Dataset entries
.....

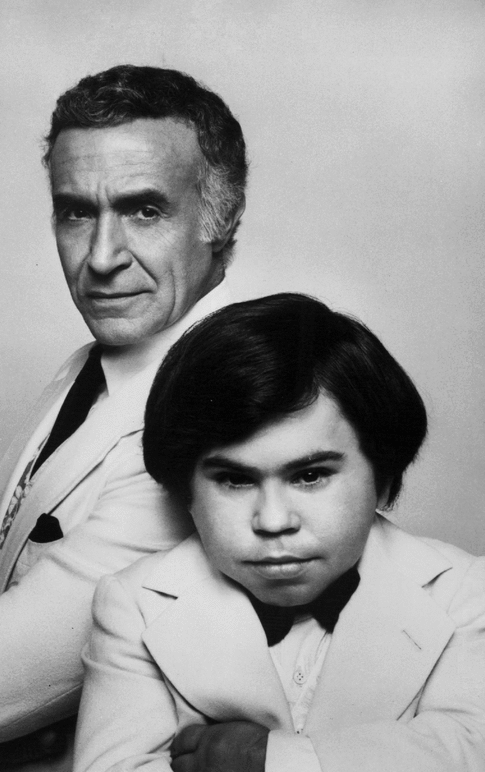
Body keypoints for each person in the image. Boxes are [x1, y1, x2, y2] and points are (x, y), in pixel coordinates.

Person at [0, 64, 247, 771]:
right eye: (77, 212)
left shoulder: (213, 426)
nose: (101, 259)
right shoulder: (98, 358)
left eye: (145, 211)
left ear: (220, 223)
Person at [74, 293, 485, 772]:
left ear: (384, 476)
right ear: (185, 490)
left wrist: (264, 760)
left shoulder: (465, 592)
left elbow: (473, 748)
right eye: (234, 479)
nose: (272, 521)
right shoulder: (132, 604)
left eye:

.....

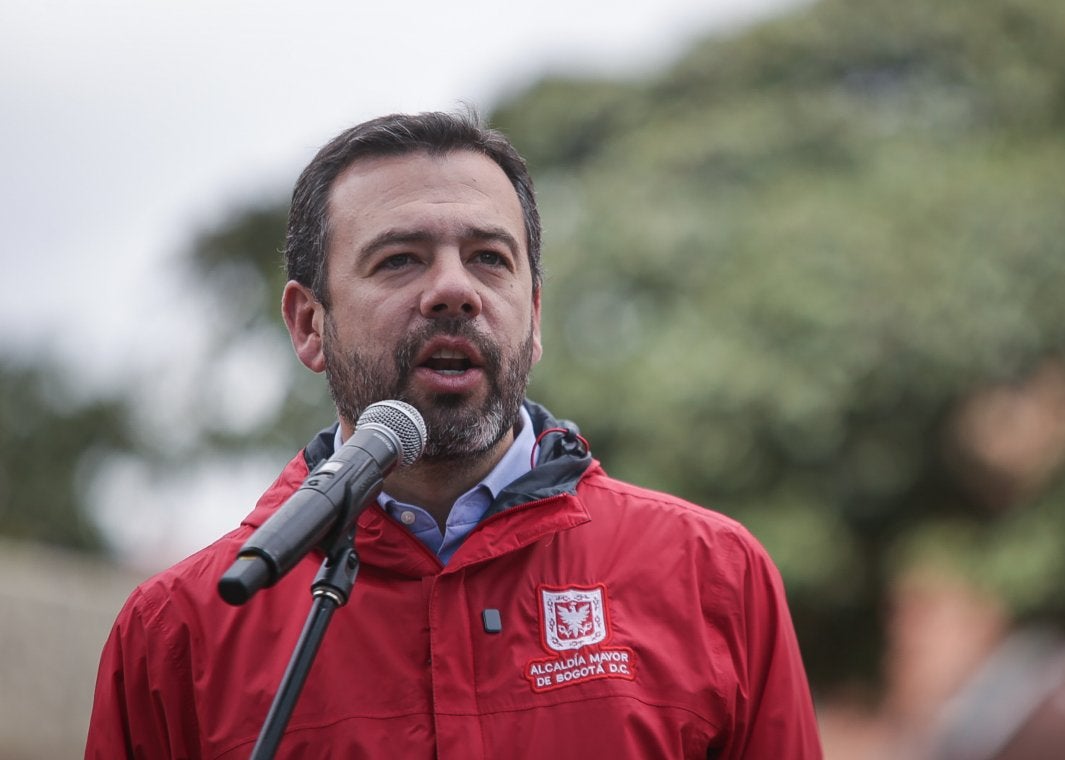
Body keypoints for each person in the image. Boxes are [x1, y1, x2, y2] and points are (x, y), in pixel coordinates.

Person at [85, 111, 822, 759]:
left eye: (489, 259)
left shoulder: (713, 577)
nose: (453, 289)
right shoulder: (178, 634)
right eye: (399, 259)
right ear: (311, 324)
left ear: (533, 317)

.....

_TO DO_
The answer must be one number, the count of lines above that hold the word "shoulder".

_RESULT FOR THIS TASK_
6